La présidente de la Fédération des communautés francophones et acadienne du Canada (FCFA), Liane Roy
La présidente de la Fédération des communautés francophones et acadienne du Canada (FCFA), Liane Roy. Gracieuseté

Immigration

Pour la FCFA, les données d’aujourd’hui démontrent le besoin d’augmenter l’immigration francophone à travers le pays. Près de 2,7 millions de Canadiens ont dit être capables de soutenir une conversation en français.

« Quand on regarde les chiffres, c’est clair que si on avait atteint nos cibles en immigration francophone, on aurait près de 2,9 millions de francophones à l’extérieur du Québec. Il n’y a rien qu’on voit aujourd’hui qui était inévitable. »

En Ontario, la cible de 5% en immigration francophone n’a jamais été atteinte depuis son implantation.

« On le dit aux deux paliers de gouvernement que c’est extrêmement important de pas juste atteindre, mais dépasser nos cibles pour être capable de rattraper le temps perdu », souligne Carol Jolin.
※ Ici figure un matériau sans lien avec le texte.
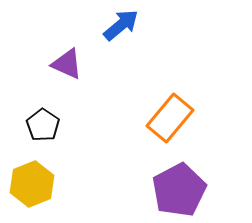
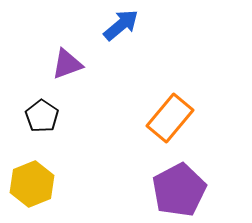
purple triangle: rotated 44 degrees counterclockwise
black pentagon: moved 1 px left, 9 px up
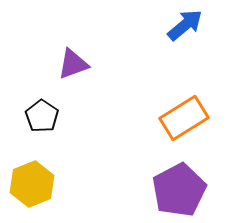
blue arrow: moved 64 px right
purple triangle: moved 6 px right
orange rectangle: moved 14 px right; rotated 18 degrees clockwise
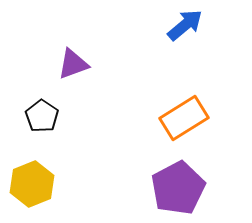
purple pentagon: moved 1 px left, 2 px up
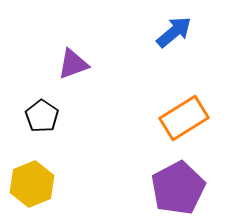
blue arrow: moved 11 px left, 7 px down
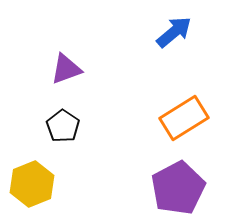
purple triangle: moved 7 px left, 5 px down
black pentagon: moved 21 px right, 10 px down
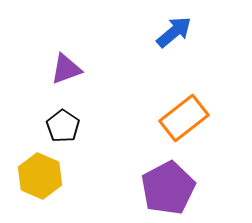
orange rectangle: rotated 6 degrees counterclockwise
yellow hexagon: moved 8 px right, 8 px up; rotated 15 degrees counterclockwise
purple pentagon: moved 10 px left
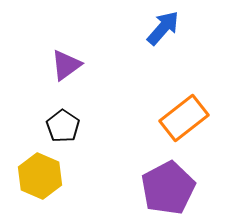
blue arrow: moved 11 px left, 4 px up; rotated 9 degrees counterclockwise
purple triangle: moved 4 px up; rotated 16 degrees counterclockwise
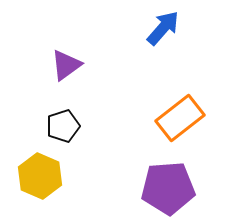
orange rectangle: moved 4 px left
black pentagon: rotated 20 degrees clockwise
purple pentagon: rotated 24 degrees clockwise
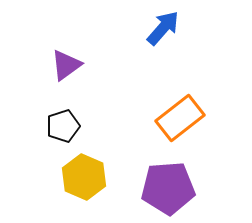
yellow hexagon: moved 44 px right, 1 px down
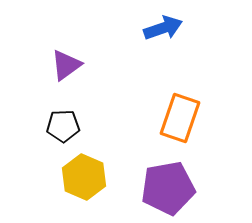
blue arrow: rotated 30 degrees clockwise
orange rectangle: rotated 33 degrees counterclockwise
black pentagon: rotated 16 degrees clockwise
purple pentagon: rotated 6 degrees counterclockwise
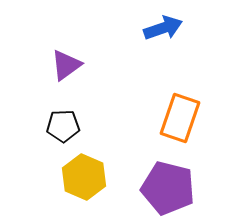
purple pentagon: rotated 24 degrees clockwise
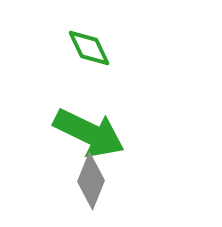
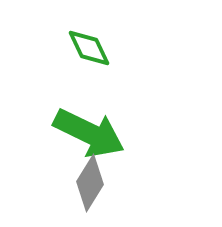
gray diamond: moved 1 px left, 2 px down; rotated 10 degrees clockwise
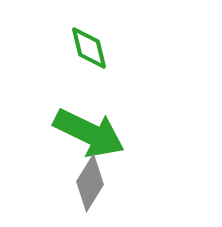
green diamond: rotated 12 degrees clockwise
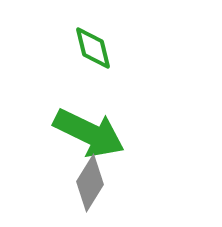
green diamond: moved 4 px right
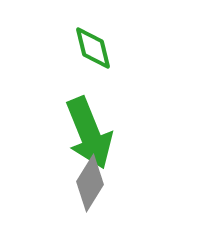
green arrow: rotated 42 degrees clockwise
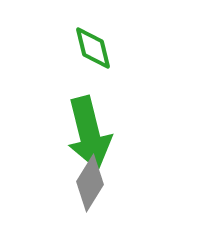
green arrow: rotated 8 degrees clockwise
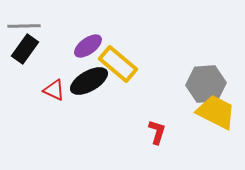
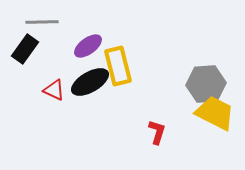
gray line: moved 18 px right, 4 px up
yellow rectangle: moved 2 px down; rotated 36 degrees clockwise
black ellipse: moved 1 px right, 1 px down
yellow trapezoid: moved 1 px left, 1 px down
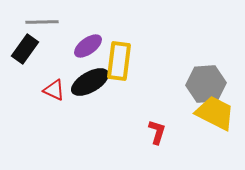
yellow rectangle: moved 1 px right, 5 px up; rotated 21 degrees clockwise
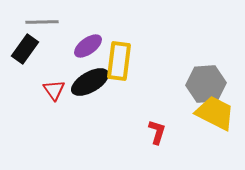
red triangle: rotated 30 degrees clockwise
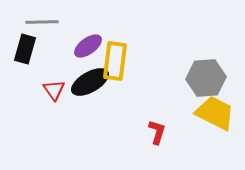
black rectangle: rotated 20 degrees counterclockwise
yellow rectangle: moved 4 px left
gray hexagon: moved 6 px up
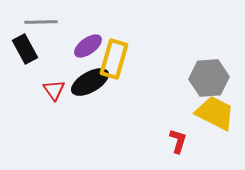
gray line: moved 1 px left
black rectangle: rotated 44 degrees counterclockwise
yellow rectangle: moved 1 px left, 2 px up; rotated 9 degrees clockwise
gray hexagon: moved 3 px right
red L-shape: moved 21 px right, 9 px down
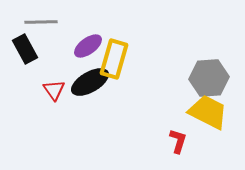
yellow trapezoid: moved 7 px left, 1 px up
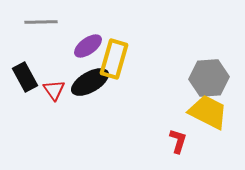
black rectangle: moved 28 px down
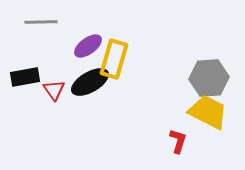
black rectangle: rotated 72 degrees counterclockwise
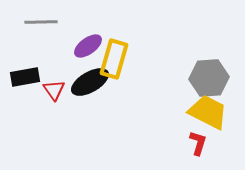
red L-shape: moved 20 px right, 2 px down
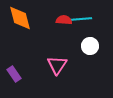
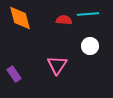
cyan line: moved 7 px right, 5 px up
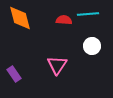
white circle: moved 2 px right
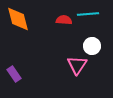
orange diamond: moved 2 px left, 1 px down
pink triangle: moved 20 px right
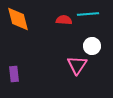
purple rectangle: rotated 28 degrees clockwise
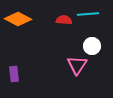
orange diamond: rotated 48 degrees counterclockwise
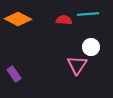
white circle: moved 1 px left, 1 px down
purple rectangle: rotated 28 degrees counterclockwise
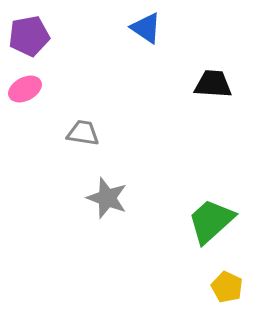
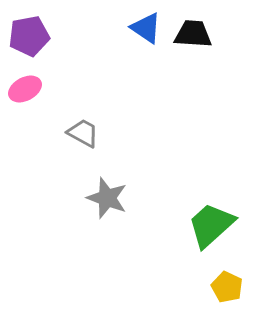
black trapezoid: moved 20 px left, 50 px up
gray trapezoid: rotated 20 degrees clockwise
green trapezoid: moved 4 px down
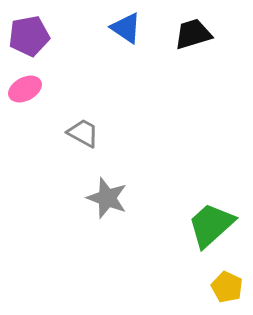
blue triangle: moved 20 px left
black trapezoid: rotated 21 degrees counterclockwise
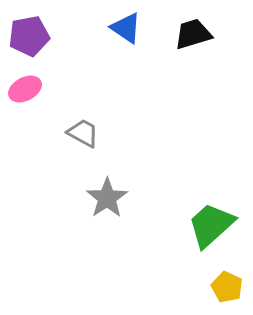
gray star: rotated 18 degrees clockwise
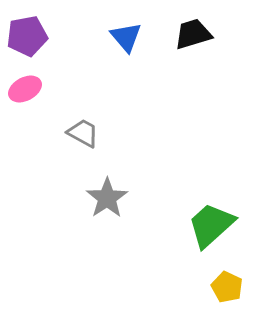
blue triangle: moved 9 px down; rotated 16 degrees clockwise
purple pentagon: moved 2 px left
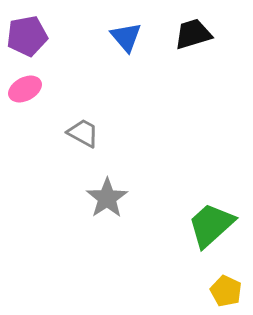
yellow pentagon: moved 1 px left, 4 px down
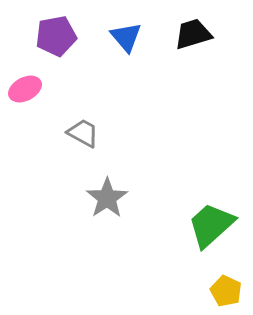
purple pentagon: moved 29 px right
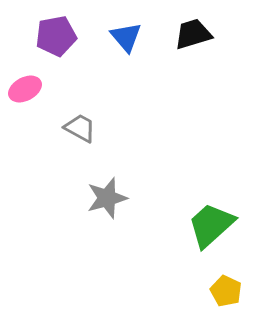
gray trapezoid: moved 3 px left, 5 px up
gray star: rotated 18 degrees clockwise
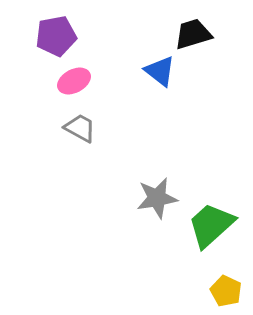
blue triangle: moved 34 px right, 34 px down; rotated 12 degrees counterclockwise
pink ellipse: moved 49 px right, 8 px up
gray star: moved 50 px right; rotated 6 degrees clockwise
Ce dernier abonde dans le sens du gouvernement Ford qui veut un plus grand contrôle sur l’immigration dans la province.

Les néo-démocrates se disent peu surpris de ces chiffres, car « le gouvernement libéral échoue à accueillir plus d’immigrants francophones ».

« Il est essentiel que l’on modernise la Loi sur les langues officielles et que l’on renforce le projet de loi du gouvernement afin d’y intégrer des objectifs de rattrapage démographique pour les communautés francophones en situation minoritaire », indique par courriel la députée Niki Ashton.

La députée Niki Ashton. Source : Twitter.

De son côté, le Bloc Québécois dit s’inquiéter de l’augmentation de l’anglais au pays et au Québec soutenant que « le Québec doit être maître d’oeuvre de sa propre politique linguistique ».

« C’est même pire que je pensais. C’est très inquiétant pour les communautés francophones et acadiennes. Comme c’est le cas à peu près tous les recensements depuis la Loi sur les langues officielles, la proportion de francophones diminue (…) Quand on nous dit que c’est beau l’augmentation du bilinguisme à la maison ou l’usage de plusieurs langues régulièrement à la maison, c’est normalement le prélude à l’assimilation », dénonce le député Mario Beaulieu.